More pearls of wisdom you ask? Well I guess I have a couple more up my sleeve. Managing expectations is important: talk to each other about how often you will realistically be able to visit each other so than no side is left feeling disappointed. This also applies to how often you crazy kids might call text, or snapchat (whatever your preferred method of communication). I’m not saying you should make a precise schedule, but having an idea that on a Wednesday your girlfriend has classes all day and then a three hour pottery class with her new craft friends, might explain why she hasn’t been super responsive to that hilarious cat video you sent. Bear in mind that people have different desires when it comes to communication – you might want to text throughout the day, they might be happy with a phone call every second day, or perhaps a weekly email. All of these things are ok. Ideally you will both be on the same page when it comes to communication, but if not then you will need to respect each other’s feelings and boundaries.

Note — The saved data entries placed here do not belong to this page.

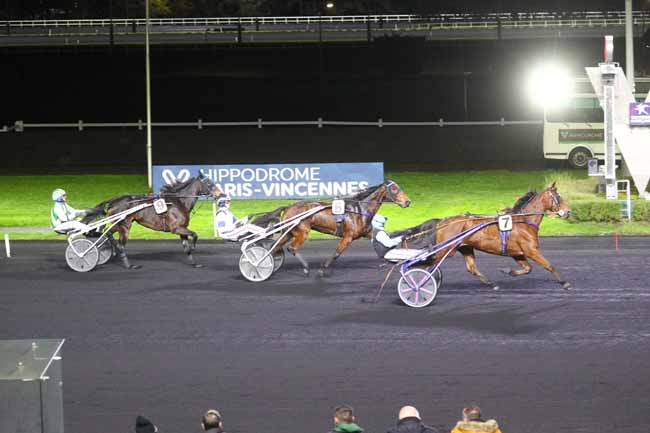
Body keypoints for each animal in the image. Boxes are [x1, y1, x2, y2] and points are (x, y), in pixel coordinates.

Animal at [91, 173, 221, 268]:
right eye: (209, 183)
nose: (220, 194)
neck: (179, 202)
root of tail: (113, 201)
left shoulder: (182, 229)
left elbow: (186, 246)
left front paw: (194, 263)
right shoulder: (176, 228)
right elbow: (195, 234)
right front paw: (193, 247)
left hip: (118, 224)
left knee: (107, 232)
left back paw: (109, 249)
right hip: (124, 226)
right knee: (120, 244)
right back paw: (129, 265)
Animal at [254, 180, 410, 276]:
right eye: (394, 189)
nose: (408, 202)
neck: (359, 210)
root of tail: (288, 207)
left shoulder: (367, 233)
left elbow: (386, 241)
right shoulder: (348, 236)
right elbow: (336, 253)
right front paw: (322, 270)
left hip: (290, 232)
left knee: (275, 247)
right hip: (302, 232)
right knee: (292, 248)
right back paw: (305, 268)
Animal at [394, 182, 568, 290]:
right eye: (558, 197)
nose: (568, 212)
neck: (524, 221)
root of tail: (442, 221)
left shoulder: (517, 253)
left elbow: (527, 268)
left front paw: (507, 271)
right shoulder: (531, 250)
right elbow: (549, 265)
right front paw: (565, 283)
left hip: (465, 248)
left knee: (471, 268)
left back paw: (491, 284)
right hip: (446, 250)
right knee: (426, 264)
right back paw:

You should both be equally invested in the relationship and you should both show this. Perhaps make use of the postal service, resurrect the love letter, send them a package containing a nice pair of socks. In my experience these can be a great way to show someone you’re thinking about them, maybe even a perk of the long distance relationship.
Ultimately relationships can be unpredictable at the best of times and we all know that there are no right answers. What works for one couple will not necessarily work for another, but I hope my musings have been at the very least interesting. Whatever you decide to do, whether you arrive at university with a partner or are single, good luck! You’re in for a big year.